__Text extract__.
○ ○ ○ ○ ○

Quick Links

Re: POC: Cleaning up orphaned files using undo logs

From:	Andres Freund <andres(at)anarazel(dot)de>
To:	Thomas Munro <thomas(dot)munro(at)gmail(dot)com>, Dilip Kumar <dilipbalaut(at)gmail(dot)com>, Amit Kapila <amit(dot)kapila16(at)gmail(dot)com>
Cc:	Robert Haas <robertmhaas(at)gmail(dot)com>, Dmitry Dolgov <9erthalion6(at)gmail(dot)com>, Kuntal Ghosh <kuntalghosh(dot)2007(at)gmail(dot)com>, Pg Hackers <pgsql-hackers(at)postgresql(dot)org>
Subject:	Re: POC: Cleaning up orphaned files using undo logs
Date:	2019-08-05 18:29:34
Message-ID:	20190805182934.cgmxmxnjhm3ohhhf@alap3.anarazel.de
Views:	Raw Message \| Whole Thread \| Download mbox \| Resend email
Thread:
Lists:	pgsql-hackers

Hi,

(as I was out of context due to dealing with bugs, I've switched to
lookign at the current zheap/undoprocessing branch.

On 2019-07-30 01:02:20 -0700, Andres Freund wrote:
> +/*
> + * Insert a previously-prepared undo records.
> + *
> + * This function will write the actual undo record into the buffers which are
> + * already pinned and locked in PreparedUndoInsert, and mark them dirty. This
> + * step should be performed inside a critical section.
> + */

Again, I think it's not ok to just assume you can lock an essentially
unbounded number of buffers. This seems almost guaranteed to result in
deadlocks. And there's limits on how many lwlocks one can hold etc.

As far as I can tell there's simply no deadlock avoidance scheme in use
here *at all*? I must be missing something.

> + /* Main loop for writing the undo record. */
> + do
> + {

I'd prefer this to not be a do{} while(true) loop - as written I need to
read to the end to see what the condition is. I don't think we have any
loops like that in the code.

> + /*
> + * During recovery, there might be some blocks which are already
> + * deleted due to some discard command so we can just skip
> + * inserting into those blocks.
> + */
> + if (!BufferIsValid(buffer))

○ ○ ○ ○ ○

__Instructions__.
1. In the undo-log review message, quote the stretch from "I'd prefer this" through "in the code.".
2. Translate this sentence from the undo-log review message into German: "This seems almost guaranteed to result in deadlocks."
3. Answer these questions from the undo-log review message.
(a) What date and time does the message carry?
(b) Which branch did the writer switch to looking at?
(c) What kind of loop would the writer prefer the main loop for writing the undo record not to be?
The lines after this message are separate material.

__Stored data__.

○ ○ ○ ○ ○

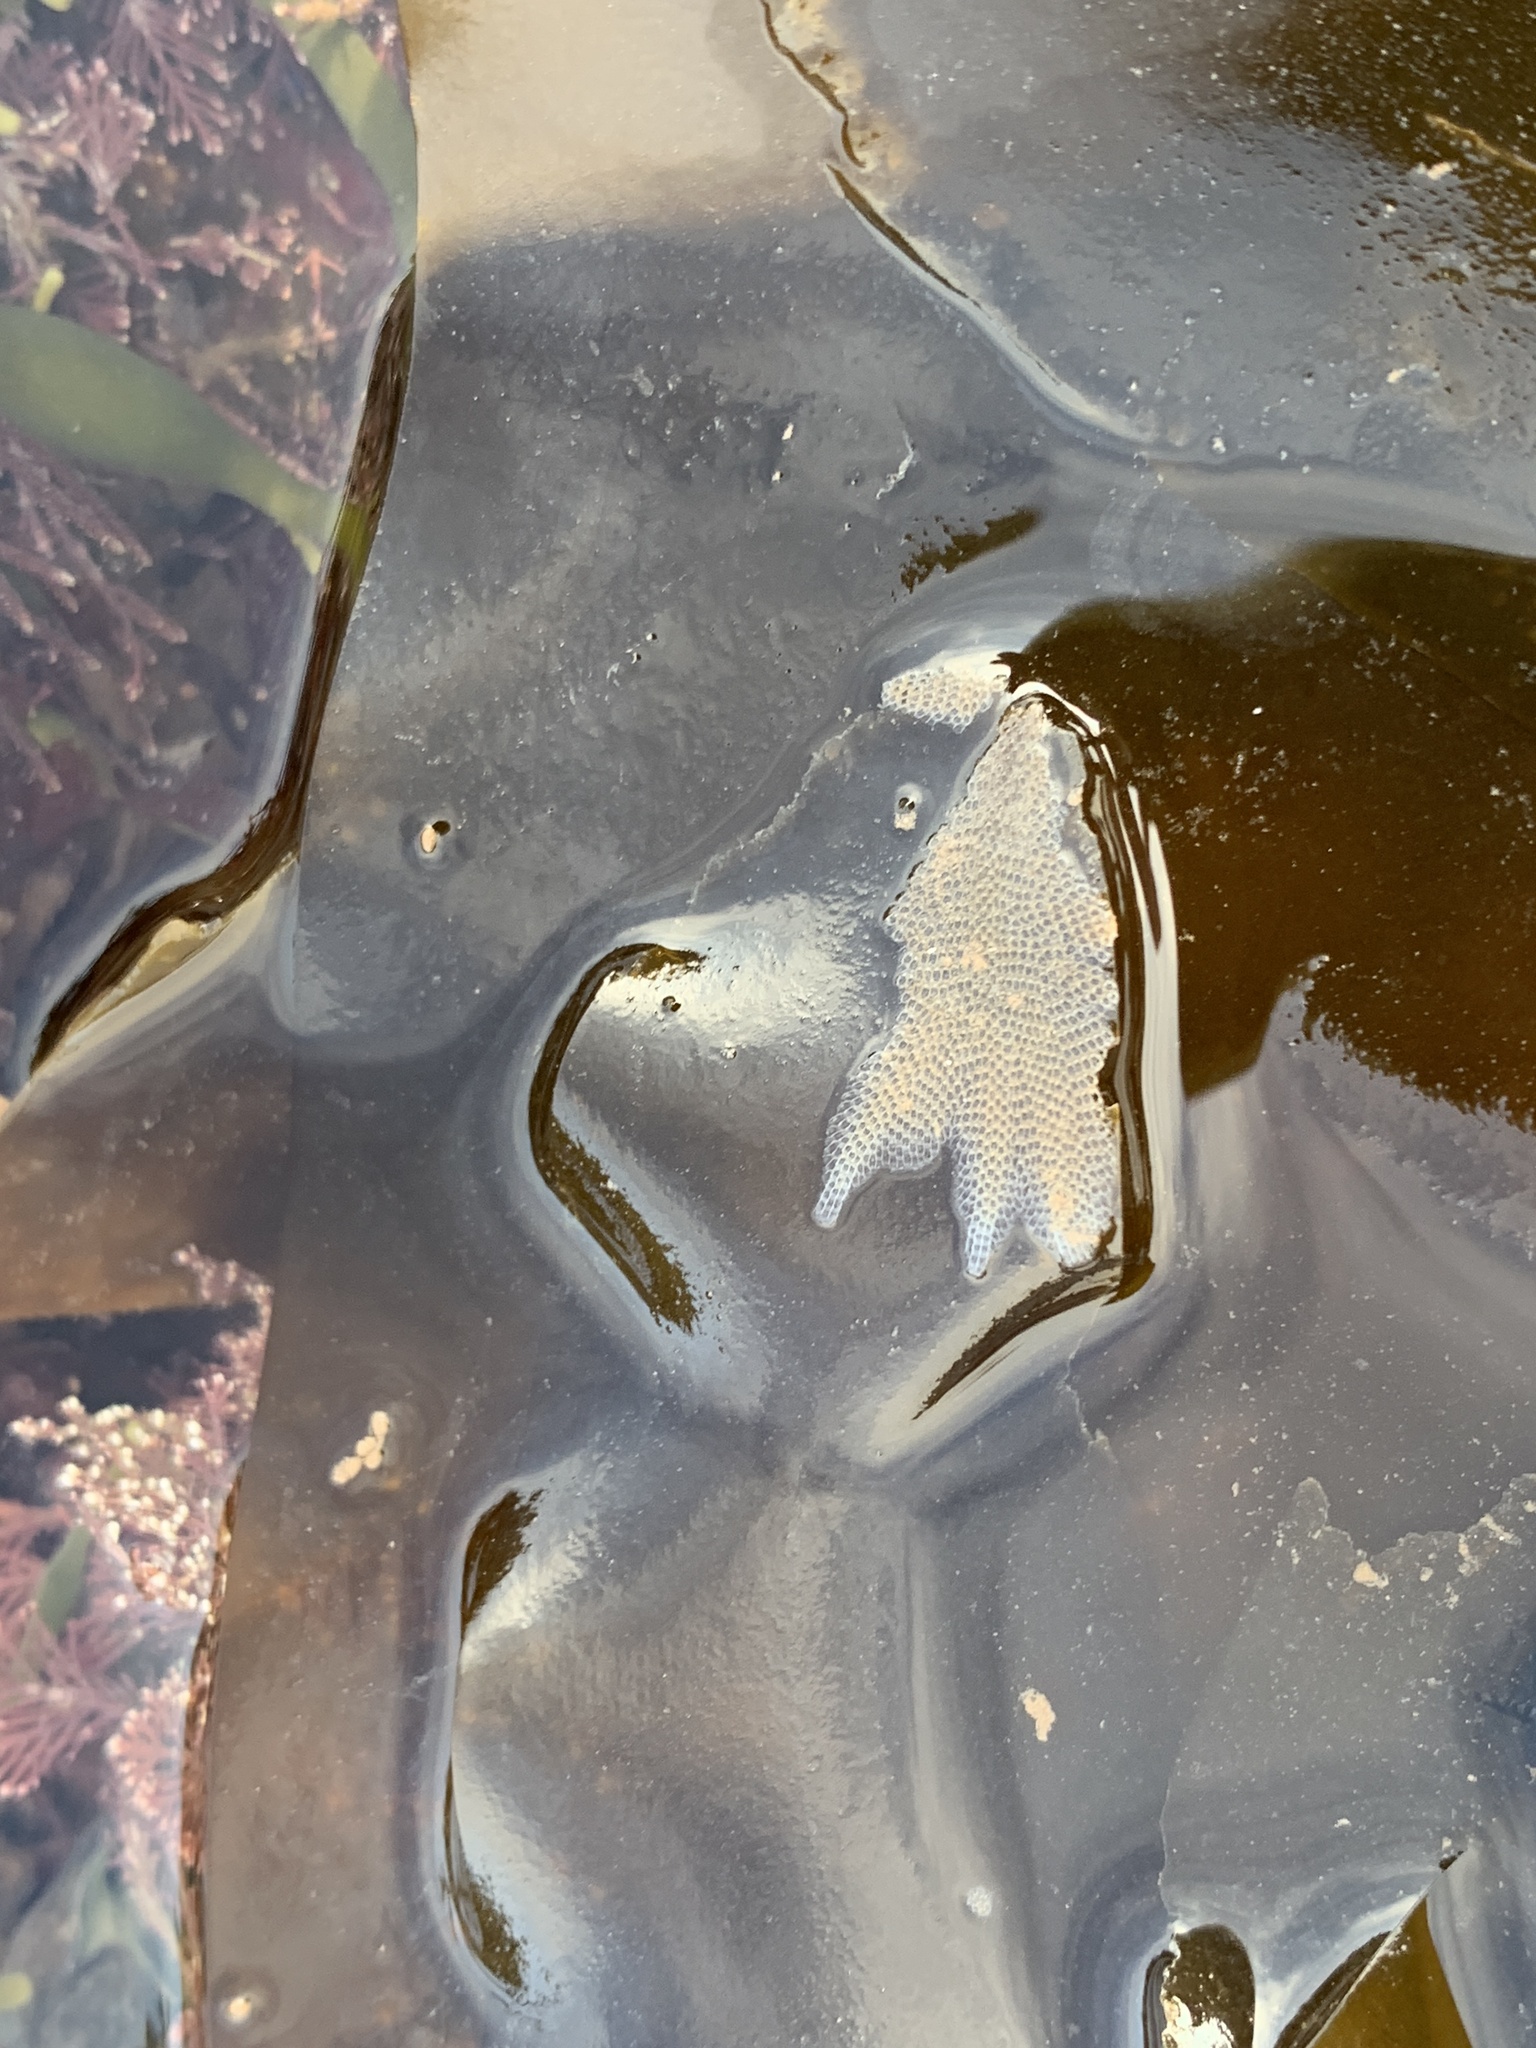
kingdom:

○ ○ ○ ○ ○

__Outputs__.
1.
I'd prefer this to not be a do{} while(true) loop - as written I need to
read to the end to see what the condition is. I don't think we have any
loops like that in the code.

2. Das scheint fast garantiert zu Deadlocks zu führen.

3.
(a) 2019-08-05 18:29:34
(b) The current zheap/undoprocessing branch
(c) A do{} while(true) loop